Ce circuit vous fera découvrir le coteau en passant par le charmant square de l'Eauriette et son lavoir. Agréables points de vue sur le clocher de l'église et la vallée de Montmorency.

>La forêt de Montmorency

Elle s’étend sur 1960 hectares. Son relief (le massif culmine à 195 m) et ses perspectives inattendues donnent une impression d’espace immense. Certains la qualifient même de "petit Jura". Les chevreuils y gambadent toujours très nombreux. En profondeur à 100 m sous terre, se trouve le plus beau gisement de gypse de toute l’Europe.

Vignobles d’antan

Pendant plus de 10 siècles, la vigne fut cultivée sur la pente de la colline. Jusqu’au début de notre siècle, elle demeura la culture la plus pratiquée à Saint-Leu. Les meilleures années, vers 1900, le terroir produisait encore, 1000 à 1200 pièces de vin. Ce n’était pas un grand cru, mais un vin "un peu aigrelet". Les vignerons avaient pour patron Saint-Vincent de Saragosse, dont la fête était l’occasion d’annuelles réjouissances. Cette tradition prit fin en 1908.

Place de l’Eauriette

Un plan cadastral de 1730 mentionne déjà la place de Lariette comme place commune. Lariette en 1730, Loriette en 1789, elle devint l’Eauriette à partir de 1894. La "source rieuse" qui jaillit en bas de la place lui a certainement donné son nom. Souvent les ouvriers vignerons travaillant sur le coteau voisin venaient s’y désaltérer. En 1873, un réservoir de 300 000 litres fut construit pour alimenter une demi-douzaine de bornes fontaines et trois lavoirs. Celui de l’Eauriette devint le rendez-vous des lavandières et ménagères. Pour lessiver à l’eau claire, elles devaient gravir la colline avec leurs brouettes chargées de linge au prix de gros efforts. L’Eauriette était alors un lieu très fréquenté. On y trouvait même un "hôtel-restaurant-café". Entre les deux guerres, le lavoir tomba dans l’oubli... et en ruines. Il a été récemment reconstruit à l’identique.

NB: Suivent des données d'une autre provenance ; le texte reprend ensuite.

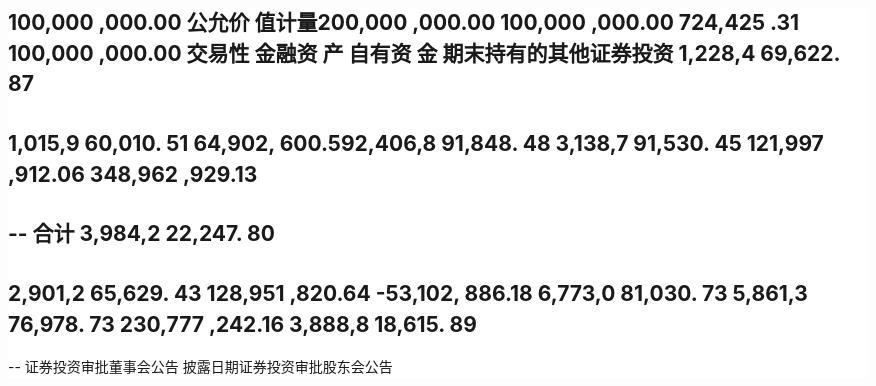 100,000
,000.00
公允价
值计量200,000
,000.00
100,000
,000.00
724,425
.31
100,000
,000.00
交易性
金融资
产
自有资
金
期末持有的其他证券投资
1,228,4
69,622.
87
--
1,015,9
60,010.
51
64,902,
600.592,406,8
91,848.
48
3,138,7
91,530.
45
121,997
,912.06
348,962
,929.13
--
--
合计
3,984,2
22,247.
80
--
2,901,2
65,629.
43
128,951
,820.64
-53,102,
886.18
6,773,0
81,030.
73
5,861,3
76,978.
73
230,777
,242.16
3,888,8
18,615.
89
--
--
证券投资审批董事会公告
披露日期证券投资审批股东会公告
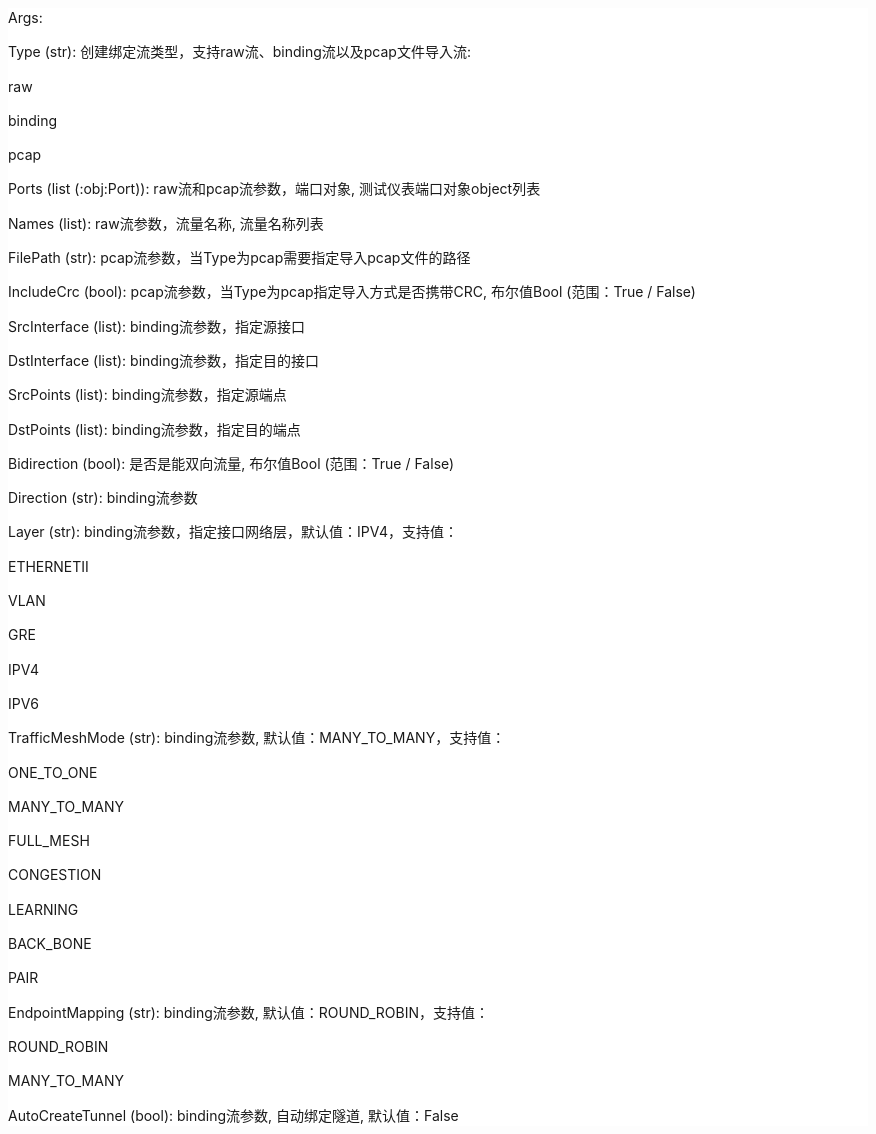 Args:

Type (str): 创建绑定流类型，支持raw流、binding流以及pcap文件导入流:

raw

binding

pcap

Ports (list (:obj:Port)): raw流和pcap流参数，端口对象, 测试仪表端口对象object列表

Names (list): raw流参数，流量名称, 流量名称列表

FilePath (str): pcap流参数，当Type为pcap需要指定导入pcap文件的路径

IncludeCrc (bool): pcap流参数，当Type为pcap指定导入方式是否携带CRC, 布尔值Bool (范围：True / False)

SrcInterface (list): binding流参数，指定源接口

DstInterface (list): binding流参数，指定目的接口

SrcPoints (list): binding流参数，指定源端点

DstPoints (list): binding流参数，指定目的端点

Bidirection (bool): 是否是能双向流量, 布尔值Bool (范围：True / False)

Direction (str): binding流参数

Layer (str): binding流参数，指定接口网络层，默认值：IPV4，支持值：

ETHERNETII

VLAN

GRE

IPV4

IPV6

TrafficMeshMode (str): binding流参数, 默认值：MANY_TO_MANY，支持值：

ONE_TO_ONE

MANY_TO_MANY

FULL_MESH

CONGESTION

LEARNING

BACK_BONE

PAIR

EndpointMapping (str): binding流参数, 默认值：ROUND_ROBIN，支持值：

ROUND_ROBIN

MANY_TO_MANY

AutoCreateTunnel (bool): binding流参数, 自动绑定隧道, 默认值：False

L’atelier d’Aristide Patsoglou

Ce sculpteur grec de renommée internationale a choisi d’installer son atelier sur le coteau de Saint-Leu, à l’orée de la forêt. Dans un virage de la rue de Chauvry surgit un monde onirique : le jardin mystérieux de Patsoglou, hanté par la danse des statues et la musique des formes (propriété privée, ne se visite pas).